Saturday, January 27, 1996
Section: news
Page: A09

RICHMOND -- It was a standoff.

Young people with a multitude of earrings and baggy clothes pleaded before the Richmond City Council for permission to hold an all-night rave dance they said is about peace, love and acceptance of diversity.

Senior citizens who live near the dance site, fearing for their safety and the problems that thousands of young people could bring, said, "No way."

Both sides made their points plainly and passionately.

In the end, a majority of the City Council agreed with the seniors. It voted 6 to 3 to deny use of the Richmond auditorium for a rave.

Moving into the open

Rave dances have been an underground phenomenon for nearly a decade.

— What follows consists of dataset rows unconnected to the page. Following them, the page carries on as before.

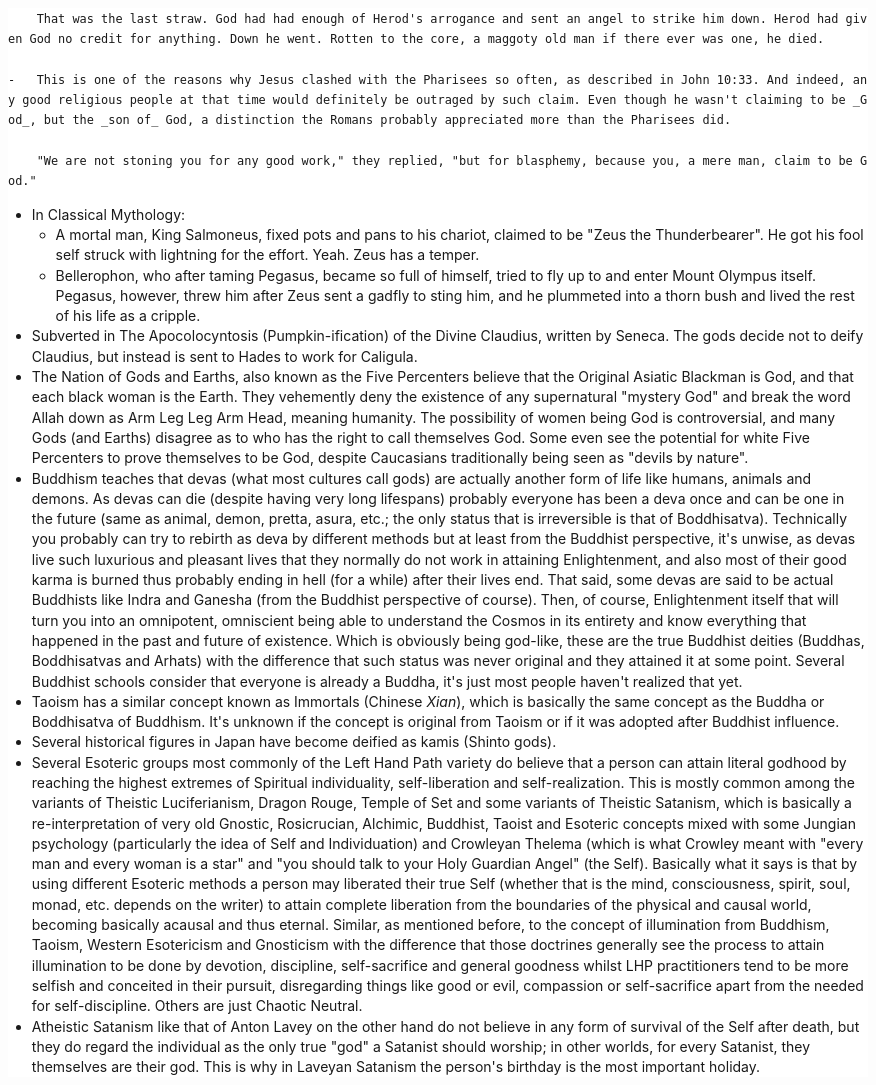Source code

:         That was the last straw. God had had enough of Herod's arrogance and sent an angel to strike him down. Herod had given God no credit for anything. Down he went. Rotten to the core, a maggoty old man if there ever was one, he died.
        
    -   This is one of the reasons why Jesus clashed with the Pharisees so often, as described in John 10:33. And indeed, any good religious people at that time would definitely be outraged by such claim. Even though he wasn't claiming to be _God_, but the _son of_ God, a distinction the Romans probably appreciated more than the Pharisees did.
        
        "We are not stoning you for any good work," they replied, "but for blasphemy, because you, a mere man, claim to be God."
        
-   In Classical Mythology:
    -   A mortal man, King Salmoneus, fixed pots and pans to his chariot, claimed to be "Zeus the Thunderbearer". He got his fool self struck with lightning for the effort. Yeah. Zeus has a temper.
    -   Bellerophon, who after taming Pegasus, became so full of himself, tried to fly up to and enter Mount Olympus itself. Pegasus, however, threw him after Zeus sent a gadfly to sting him, and he plummeted into a thorn bush and lived the rest of his life as a cripple.
-   Subverted in The Apocolocyntosis (Pumpkin-ification) of the Divine Claudius, written by Seneca. The gods decide not to deify Claudius, but instead is sent to Hades to work for Caligula.
-   The Nation of Gods and Earths, also known as the Five Percenters believe that the Original Asiatic Blackman is God, and that each black woman is the Earth. They vehemently deny the existence of any supernatural "mystery God" and break the word Allah down as Arm Leg Leg Arm Head, meaning humanity. The possibility of women being God is controversial, and many Gods (and Earths) disagree as to who has the right to call themselves God. Some even see the potential for white Five Percenters to prove themselves to be God, despite Caucasians traditionally being seen as "devils by nature".
-   Buddhism teaches that devas (what most cultures call gods) are actually another form of life like humans, animals and demons. As devas can die (despite having very long lifespans) probably everyone has been a deva once and can be one in the future (same as animal, demon, pretta, asura, etc.; the only status that is irreversible is that of Boddhisatva). Technically you probably can try to rebirth as deva by different methods but at least from the Buddhist perspective, it's unwise, as devas live such luxurious and pleasant lives that they normally do not work in attaining Enlightenment, and also most of their good karma is burned thus probably ending in hell (for a while) after their lives end. That said, some devas are said to be actual Buddhists like Indra and Ganesha (from the Buddhist perspective of course). Then, of course, Enlightenment itself that will turn you into an omnipotent, omniscient being able to understand the Cosmos in its entirety and know everything that happened in the past and future of existence. Which is obviously being god-like, these are the true Buddhist deities (Buddhas, Boddhisatvas and Arhats) with the difference that such status was never original and they attained it at some point. Several Buddhist schools consider that everyone is already a Buddha, it's just most people haven't realized that yet.
-   Taoism has a similar concept known as Immortals (Chinese _Xian_), which is basically the same concept as the Buddha or Boddhisatva of Buddhism. It's unknown if the concept is original from Taoism or if it was adopted after Buddhist influence.
-   Several historical figures in Japan have become deified as kamis (Shinto gods).
-   Several Esoteric groups most commonly of the Left Hand Path variety do believe that a person can attain literal godhood by reaching the highest extremes of Spiritual individuality, self-liberation and self-realization. This is mostly common among the variants of Theistic Luciferianism, Dragon Rouge, Temple of Set and some variants of Theistic Satanism, which is basically a re-interpretation of very old Gnostic, Rosicrucian, Alchimic, Buddhist, Taoist and Esoteric concepts mixed with some Jungian psychology (particularly the idea of Self and Individuation) and Crowleyan Thelema (which is what Crowley meant with "every man and every woman is a star" and "you should talk to your Holy Guardian Angel" (the Self). Basically what it says is that by using different Esoteric methods a person may liberated their true Self (whether that is the mind, consciousness, spirit, soul, monad, etc. depends on the writer) to attain complete liberation from the boundaries of the physical and causal world, becoming basically acausal and thus eternal. Similar, as mentioned before, to the concept of illumination from Buddhism, Taoism, Western Esotericism and Gnosticism with the difference that those doctrines generally see the process to attain illumination to be done by devotion, discipline, self-sacrifice and general goodness whilst LHP practitioners tend to be more selfish and conceited in their pursuit, disregarding things like good or evil, compassion or self-sacrifice apart from the needed for self-discipline. Others are just Chaotic Neutral.
-   Atheistic Satanism like that of Anton Lavey on the other hand do not believe in any form of survival of the Self after death, but they do regard the individual as the only true "god" a Satanist should worship; in other worlds, for every Satanist, they themselves are their god. This is why in Laveyan Satanism the person's birthday is the most important holiday.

Promoters hoping to host one, which lets young people bounce until the break of dawn, came above ground before the City Council this week to ask for use of the auditorium.

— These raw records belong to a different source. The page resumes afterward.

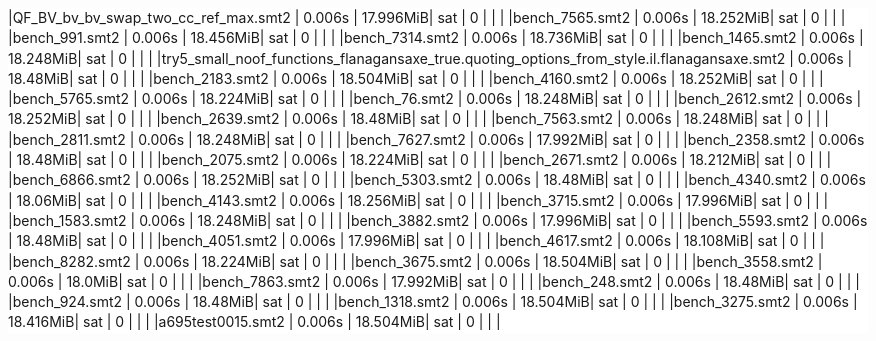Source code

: |QF_BV_bv_bv_swap_two_cc_ref_max.smt2                         |    0.006s | 17.996MiB| sat | 0 |  |  |
|bench_7565.smt2                                              |    0.006s | 18.252MiB| sat | 0 |  |  |
|bench_991.smt2                                               |    0.006s | 18.456MiB| sat | 0 |  |  |
|bench_7314.smt2                                              |    0.006s | 18.736MiB| sat | 0 |  |  |
|bench_1465.smt2                                              |    0.006s | 18.248MiB| sat | 0 |  |  |
|try5_small_noof_functions_flanagansaxe_true.quoting_options_from_style.il.flanagansaxe.smt2 |    0.006s | 18.48MiB| sat | 0 |  |  |
|bench_2183.smt2                                              |    0.006s | 18.504MiB| sat | 0 |  |  |
|bench_4160.smt2                                              |    0.006s | 18.252MiB| sat | 0 |  |  |
|bench_5765.smt2                                              |    0.006s | 18.224MiB| sat | 0 |  |  |
|bench_76.smt2                                                |    0.006s | 18.248MiB| sat | 0 |  |  |
|bench_2612.smt2                                              |    0.006s | 18.252MiB| sat | 0 |  |  |
|bench_2639.smt2                                              |    0.006s | 18.48MiB| sat | 0 |  |  |
|bench_7563.smt2                                              |    0.006s | 18.248MiB| sat | 0 |  |  |
|bench_2811.smt2                                              |    0.006s | 18.248MiB| sat | 0 |  |  |
|bench_7627.smt2                                              |    0.006s | 17.992MiB| sat | 0 |  |  |
|bench_2358.smt2                                              |    0.006s | 18.48MiB| sat | 0 |  |  |
|bench_2075.smt2                                              |    0.006s | 18.224MiB| sat | 0 |  |  |
|bench_2671.smt2                                              |    0.006s | 18.212MiB| sat | 0 |  |  |
|bench_6866.smt2                                              |    0.006s | 18.252MiB| sat | 0 |  |  |
|bench_5303.smt2                                              |    0.006s | 18.48MiB| sat | 0 |  |  |
|bench_4340.smt2                                              |    0.006s | 18.06MiB| sat | 0 |  |  |
|bench_4143.smt2                                              |    0.006s | 18.256MiB| sat | 0 |  |  |
|bench_3715.smt2                                              |    0.006s | 17.996MiB| sat | 0 |  |  |
|bench_1583.smt2                                              |    0.006s | 18.248MiB| sat | 0 |  |  |
|bench_3882.smt2                                              |    0.006s | 17.996MiB| sat | 0 |  |  |
|bench_5593.smt2                                              |    0.006s | 18.48MiB| sat | 0 |  |  |
|bench_4051.smt2                                              |    0.006s | 17.996MiB| sat | 0 |  |  |
|bench_4617.smt2                                              |    0.006s | 18.108MiB| sat | 0 |  |  |
|bench_8282.smt2                                              |    0.006s | 18.224MiB| sat | 0 |  |  |
|bench_3675.smt2                                              |    0.006s | 18.504MiB| sat | 0 |  |  |
|bench_3558.smt2                                              |    0.006s | 18.0MiB| sat | 0 |  |  |
|bench_7863.smt2                                              |    0.006s | 17.992MiB| sat | 0 |  |  |
|bench_248.smt2                                               |    0.006s | 18.48MiB| sat | 0 |  |  |
|bench_924.smt2                                               |    0.006s | 18.48MiB| sat | 0 |  |  |
|bench_1318.smt2                                              |    0.006s | 18.504MiB| sat | 0 |  |  |
|bench_3275.smt2                                              |    0.006s | 18.416MiB| sat | 0 |  |  |
|a695test0015.smt2                                            |    0.006s | 18.504MiB| sat | 0 |  |  |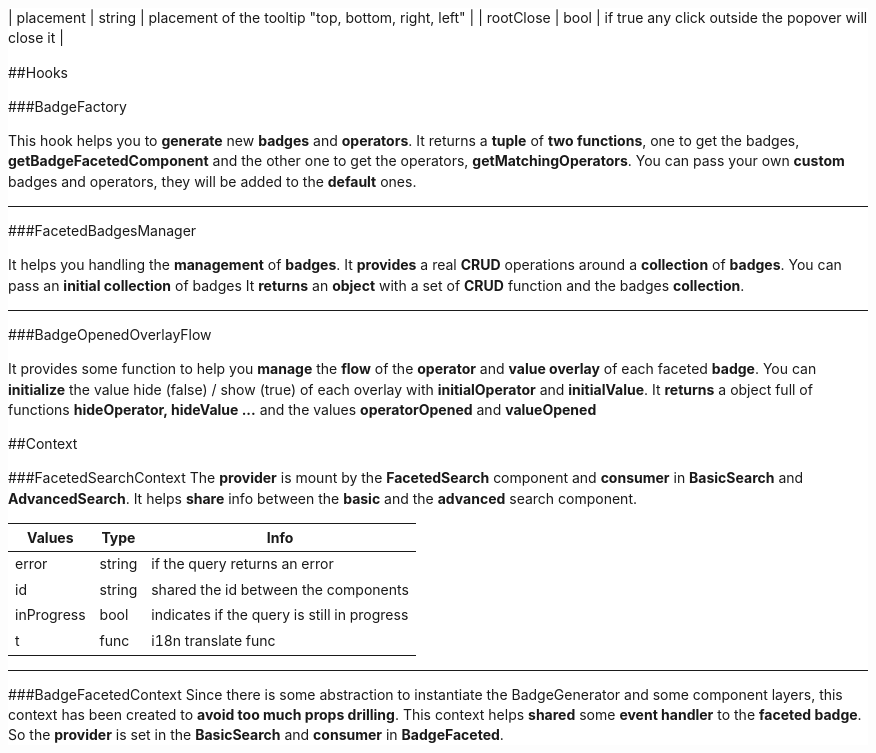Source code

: | placement     | string                    | placement of the tooltip "top, bottom, right, left"           |
| rootClose     | bool                      | if true any click outside the popover will close it           |

##Hooks

###BadgeFactory

This hook helps you to **generate** new **badges** and **operators**.
It returns a **tuple** of **two functions**, one to get the badges, **getBadgeFacetedComponent** and the other one to get the operators, **getMatchingOperators**.
You can pass your own **custom** badges and operators, they will be added to the **default** ones.

---

###FacetedBadgesManager

It helps you handling the **management** of **badges**.
It **provides** a real **CRUD** operations around a **collection** of **badges**.
You can pass an **initial collection** of badges
It **returns** an **object** with a set of **CRUD** function and the badges **collection**.

---

###BadgeOpenedOverlayFlow

It provides some function to help you **manage** the **flow** of the **operator** and **value overlay** of each faceted **badge**.
You can **initialize** the value hide (false) / show (true) of each overlay with **initialOperator** and **initialValue**.
It **returns** a object full of functions **hideOperator, hideValue ...** and the values **operatorOpened** and **valueOpened**

##Context

###FacetedSearchContext
The **provider** is mount by the **FacetedSearch** component and **consumer** in **BasicSearch** and **AdvancedSearch**.
It helps **share** info between the **basic** and the **advanced** search component.

| Values     | Type   | Info                                        |
| ---------- | ------ | ------------------------------------------- |
| error      | string | if the query returns an error               |
| id         | string | shared the id between the components        |
| inProgress | bool   | indicates if the query is still in progress |
| t          | func   | i18n translate func                         |

---

###BadgeFacetedContext
Since there is some abstraction to instantiate the BadgeGenerator and some component layers, this context has been created to **avoid too much props drilling**.
This context helps **shared** some **event handler** to the **faceted badge**.
So the **provider** is set in the **BasicSearch** and **consumer** in **BadgeFaceted**.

That in itself was an olive branch, supporters said.

"They are asking permission," said Nate Fowler of Richmond, a supporter of the dance. "Most don't bother. They just show and (the all-night parties) happen."

The Richmond Police Department doesn't have the early morning staff to handle 3,000 party-goers if any problems should occur, said Police Chief William Lansdowne.

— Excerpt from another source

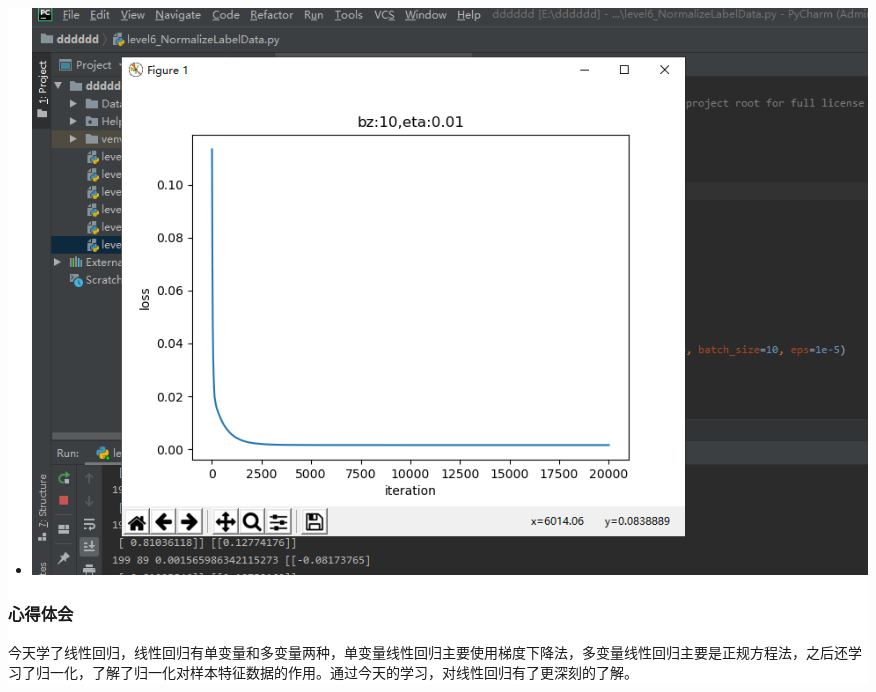 + ![](022618.jpg)
### 心得体会
今天学了线性回归，线性回归有单变量和多变量两种，单变量线性回归主要使用梯度下降法，多变量线性回归主要是正规方程法，之后还学习了归一化，了解了归一化对样本特征数据的作用。通过今天的学习，对线性回归有了更深刻的了解。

Councilmen Tom Butt, John Marquez and Alex Evans voted together against the party but were interested in a compromise. Rave promoters offered to double their hired security team, hire a tow truck to remove illegally parked cars and clean up trash outside the auditorium.

"It appears that with modifications, we can accommodate other groups," Evans said. "With the top-notch entertainment we're bringing in, we recognize that this is bringing in another generation. I personally don't fit in either. I'm too young for Lou Rawls and too old for a rave."

Fragile image

But seniors said the dance could cause problems for them and for Richmond's fragile image, an image that city officials are working to repair.

"We're not against the raves. We're against the noise," said Dorothy Clinton. "Whenever there is loud noise, people can't sleep."

She said many seniors who occupy the 142-unit Nevin Plaza development, just blocks from the auditorium, are scared of the assemblages of young people. They leave trash and last year someone was killed near her front door, she said. That homicide was not linked to the previous raves.

Three criminal incidents

There were three incidents following other raves that promoter Sean Starbuck hosted at the Richmond auditorium in July and last January, he said. There was an armed robbery of a party-goer by a neighborhood resident, a sexual assault and graffiti vandalism.

Born in the late 1980s in London, rave dances were underground parties that typically lasted from 9 p.m. until 6 a.m. or 8 a.m. the following day. They were usually hastily put together, overly crowded gigs where drug and alcohol use was unchecked. They were also illegal. London police would frequently break them up, which resulted in violence.